Throne of Glass was one of the first big fantasy series I picked up after graduating, but since reading this series, I have a read A LOT more fantasy series over the past two years. With the final book coming out in October, I decided I wanted to re-read this series again. Partly because I just really want to re-visit these characters, and partly because I’m curious if I will still like these books as much as I did on the first read through now that I’ve read so much other fantasy.

Interestingly enough, I didn’t get around to reading The Assassin’s Blade until after Empire of Storms, which is definitely not the ideal way to read the series as there are a ton of characters introduced in TAB that appear throughout the series. EoS definitely made a lot more sense once I finally read TAB.

So this time I decided to start with TAB since it is the prequel to the rest of the series. I was surprised I had rated this 4 stars originally because I was kind of remembering it as more of a 3-star read, but after re-reading it, I’m sticking with my 4 stars. The first 2 stories are probably 3 star reads, but the last 3 stories more than make up for it. (TAB is a compilation of 5 novellas set before ToG).

The Assassin and the Pirate Lord is a great introduction to the characters and the world of Erilea, but I do find Celaena pretty annoying in this novella. She has the biggest ego for someone who repeatedly makes mistakes and Sam picks up ALL of the slack for her in this story. I know most people don’t really like the Assassin and the Healer, but I think it’s actually a solid short story about two women bonding and looking out for each other. It doesn’t really add a lot to the book overall, but Yrene goes on to become pretty important to the story in Tower of Dawn, so it’s cool to see this little origin story for her here.

I think the Assassin and the Desert may actually be my favourite novella of the lot. I love Ansel’s character so much and I really loved watching Celaena make a female friend and how the silent assassins challenged her thoughts on how an assassin’s guild could operate. Arobynn has always led his assassins through fear, competition, and intimidation, so it was nice to see a group of people who (while they’re still killers) looked out for each other and created a real sense of community. I really enjoyed the arc of this story and I think that as a stand-alone novella, this is the strongest of the book.

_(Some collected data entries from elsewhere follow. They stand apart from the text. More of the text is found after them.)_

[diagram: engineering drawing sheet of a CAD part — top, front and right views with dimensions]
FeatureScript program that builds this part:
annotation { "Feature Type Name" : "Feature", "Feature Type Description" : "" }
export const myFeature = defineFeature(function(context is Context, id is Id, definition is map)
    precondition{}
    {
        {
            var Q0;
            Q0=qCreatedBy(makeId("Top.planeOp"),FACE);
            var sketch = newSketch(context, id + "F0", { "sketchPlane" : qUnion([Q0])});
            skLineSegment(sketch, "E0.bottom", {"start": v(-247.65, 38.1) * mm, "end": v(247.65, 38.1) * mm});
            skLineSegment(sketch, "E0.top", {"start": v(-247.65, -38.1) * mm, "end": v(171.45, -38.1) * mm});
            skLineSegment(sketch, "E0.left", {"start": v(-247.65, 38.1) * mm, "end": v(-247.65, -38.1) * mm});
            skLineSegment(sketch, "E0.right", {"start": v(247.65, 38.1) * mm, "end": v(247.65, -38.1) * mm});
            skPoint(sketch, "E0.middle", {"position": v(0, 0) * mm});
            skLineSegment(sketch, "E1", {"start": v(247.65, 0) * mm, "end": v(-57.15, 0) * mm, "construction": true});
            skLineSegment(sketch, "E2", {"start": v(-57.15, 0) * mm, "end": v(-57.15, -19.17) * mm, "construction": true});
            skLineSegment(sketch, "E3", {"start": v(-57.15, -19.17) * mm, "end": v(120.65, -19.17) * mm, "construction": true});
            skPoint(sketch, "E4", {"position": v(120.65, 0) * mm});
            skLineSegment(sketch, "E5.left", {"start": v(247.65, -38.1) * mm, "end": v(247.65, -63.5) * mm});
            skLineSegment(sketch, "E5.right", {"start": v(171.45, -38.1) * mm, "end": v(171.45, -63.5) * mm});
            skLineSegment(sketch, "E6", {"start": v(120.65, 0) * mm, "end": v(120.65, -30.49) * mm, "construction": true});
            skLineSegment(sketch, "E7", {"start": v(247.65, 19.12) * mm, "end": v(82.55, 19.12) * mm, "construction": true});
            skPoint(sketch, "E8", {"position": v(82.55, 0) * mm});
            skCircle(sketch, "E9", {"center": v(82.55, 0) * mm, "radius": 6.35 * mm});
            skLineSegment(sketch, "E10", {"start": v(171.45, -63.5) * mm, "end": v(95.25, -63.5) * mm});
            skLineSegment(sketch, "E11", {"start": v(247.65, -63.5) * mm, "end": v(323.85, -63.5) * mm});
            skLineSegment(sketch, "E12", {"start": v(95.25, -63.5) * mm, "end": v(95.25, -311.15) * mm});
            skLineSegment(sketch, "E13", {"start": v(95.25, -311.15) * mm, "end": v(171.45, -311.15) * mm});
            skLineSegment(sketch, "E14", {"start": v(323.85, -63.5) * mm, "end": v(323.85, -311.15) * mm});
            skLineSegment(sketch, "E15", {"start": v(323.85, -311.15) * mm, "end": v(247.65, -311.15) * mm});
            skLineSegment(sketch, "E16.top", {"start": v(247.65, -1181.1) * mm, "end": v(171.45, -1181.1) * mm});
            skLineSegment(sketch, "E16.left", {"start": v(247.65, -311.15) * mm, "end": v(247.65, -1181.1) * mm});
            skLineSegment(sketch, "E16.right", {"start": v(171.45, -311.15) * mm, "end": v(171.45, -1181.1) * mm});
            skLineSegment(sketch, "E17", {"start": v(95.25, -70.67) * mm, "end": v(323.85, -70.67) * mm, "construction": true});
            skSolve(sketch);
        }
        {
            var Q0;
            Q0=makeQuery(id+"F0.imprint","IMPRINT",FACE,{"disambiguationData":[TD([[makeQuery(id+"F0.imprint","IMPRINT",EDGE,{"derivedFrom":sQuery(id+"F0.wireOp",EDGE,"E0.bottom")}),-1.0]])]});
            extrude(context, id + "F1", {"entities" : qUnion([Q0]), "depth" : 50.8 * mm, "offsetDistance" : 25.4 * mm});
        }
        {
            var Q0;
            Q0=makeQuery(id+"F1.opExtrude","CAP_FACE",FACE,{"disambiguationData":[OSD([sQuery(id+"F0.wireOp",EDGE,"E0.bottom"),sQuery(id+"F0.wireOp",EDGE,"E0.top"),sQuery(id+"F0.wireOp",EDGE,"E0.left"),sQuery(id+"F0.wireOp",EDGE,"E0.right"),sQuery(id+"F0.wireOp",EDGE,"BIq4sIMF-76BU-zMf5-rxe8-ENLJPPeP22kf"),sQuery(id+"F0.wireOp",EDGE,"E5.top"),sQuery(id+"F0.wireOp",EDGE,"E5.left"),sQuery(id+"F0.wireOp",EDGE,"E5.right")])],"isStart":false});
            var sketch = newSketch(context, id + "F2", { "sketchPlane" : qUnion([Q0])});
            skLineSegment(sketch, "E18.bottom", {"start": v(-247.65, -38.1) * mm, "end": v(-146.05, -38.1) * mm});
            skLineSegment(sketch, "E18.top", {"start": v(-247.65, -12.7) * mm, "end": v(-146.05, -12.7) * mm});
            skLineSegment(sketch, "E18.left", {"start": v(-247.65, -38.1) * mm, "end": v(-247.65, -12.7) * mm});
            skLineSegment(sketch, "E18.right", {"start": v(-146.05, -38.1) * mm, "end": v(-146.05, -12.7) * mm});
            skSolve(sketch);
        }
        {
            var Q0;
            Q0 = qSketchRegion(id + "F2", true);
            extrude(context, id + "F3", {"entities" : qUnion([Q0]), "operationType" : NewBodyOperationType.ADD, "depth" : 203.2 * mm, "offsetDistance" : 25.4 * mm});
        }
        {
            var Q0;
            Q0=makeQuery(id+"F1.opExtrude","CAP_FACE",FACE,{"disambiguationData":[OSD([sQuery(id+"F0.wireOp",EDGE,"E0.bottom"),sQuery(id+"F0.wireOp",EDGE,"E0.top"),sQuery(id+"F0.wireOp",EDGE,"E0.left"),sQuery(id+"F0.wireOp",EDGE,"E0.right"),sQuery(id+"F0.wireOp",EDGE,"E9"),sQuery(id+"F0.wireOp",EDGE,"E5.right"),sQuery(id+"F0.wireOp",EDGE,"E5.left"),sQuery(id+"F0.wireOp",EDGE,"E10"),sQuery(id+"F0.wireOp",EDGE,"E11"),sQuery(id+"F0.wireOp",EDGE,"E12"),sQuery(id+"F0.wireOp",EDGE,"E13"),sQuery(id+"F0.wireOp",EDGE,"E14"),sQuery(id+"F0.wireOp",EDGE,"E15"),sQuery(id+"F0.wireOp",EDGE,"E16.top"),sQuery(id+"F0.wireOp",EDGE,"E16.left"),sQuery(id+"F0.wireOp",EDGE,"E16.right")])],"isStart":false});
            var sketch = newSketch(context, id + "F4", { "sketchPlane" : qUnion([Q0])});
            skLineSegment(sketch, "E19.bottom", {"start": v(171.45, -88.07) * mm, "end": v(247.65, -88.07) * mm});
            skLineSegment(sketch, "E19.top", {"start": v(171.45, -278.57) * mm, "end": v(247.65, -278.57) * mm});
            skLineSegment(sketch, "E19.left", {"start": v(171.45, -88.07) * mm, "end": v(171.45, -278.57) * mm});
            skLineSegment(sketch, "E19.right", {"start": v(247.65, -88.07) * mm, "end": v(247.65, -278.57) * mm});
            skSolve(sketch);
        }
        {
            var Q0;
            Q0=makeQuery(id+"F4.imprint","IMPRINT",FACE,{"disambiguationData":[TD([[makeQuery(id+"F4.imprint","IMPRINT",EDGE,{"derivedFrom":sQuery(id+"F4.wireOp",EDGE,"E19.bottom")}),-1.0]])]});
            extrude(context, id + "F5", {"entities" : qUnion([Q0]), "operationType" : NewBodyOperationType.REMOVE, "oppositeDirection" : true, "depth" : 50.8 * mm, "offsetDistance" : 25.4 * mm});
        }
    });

That said, the Assassin and the Underworld and the Assassin and the Empire are the two stories that really dragged me into this world, set the stage for the rest of the series, and broke my freaking heart. I’ll say up front, I’m not a Sam groupie. I know a lot of people love Sam in this book, but I find him a little controlling. Arobynn is obviously all kinds of abusive and manipulative (like seriously, textbook abuser), and I know I’m supposed to love Sam because he threatens to kill Arobynn for hurting Celaena and made him promise not to hurt her again, but honestly Celaena can look out for herself and I didn’t like that Sam was emasculated by her money and wouldn’t let her help him on missions. He always wanted to be there for her, why couldn’t he let her be there for him too.

But I did really like the last two novellas because I thought they had some killer character development for Celaena and they provide SO MUCH context for later books. Not just for all the secondary characters, but for why she is able to be so ruthless and how much trauma she has been through. Knowing what I know from all the other books, there is just so much depth to her character. Celaena’s ego drives me nuts sometimes because in some of the later books it’s like she can do no wrong, but I would say in this book her cockiness is her character flaw and it’s what gets her into so much trouble, and ultimately destroys her.

The ending is brutal. If you read the books in the publication order, you know what’s coming at the end of this book, but it doesn’t make it any less heartbreaking. I’m not sure if I would recommend reading this book first if you were reading the series for the first time, but having already read the series once, I think reading TAB first is the only way to read this series. I can’t wait to jump into Throne of Glass and just immerse myself in this series over the next 2 months!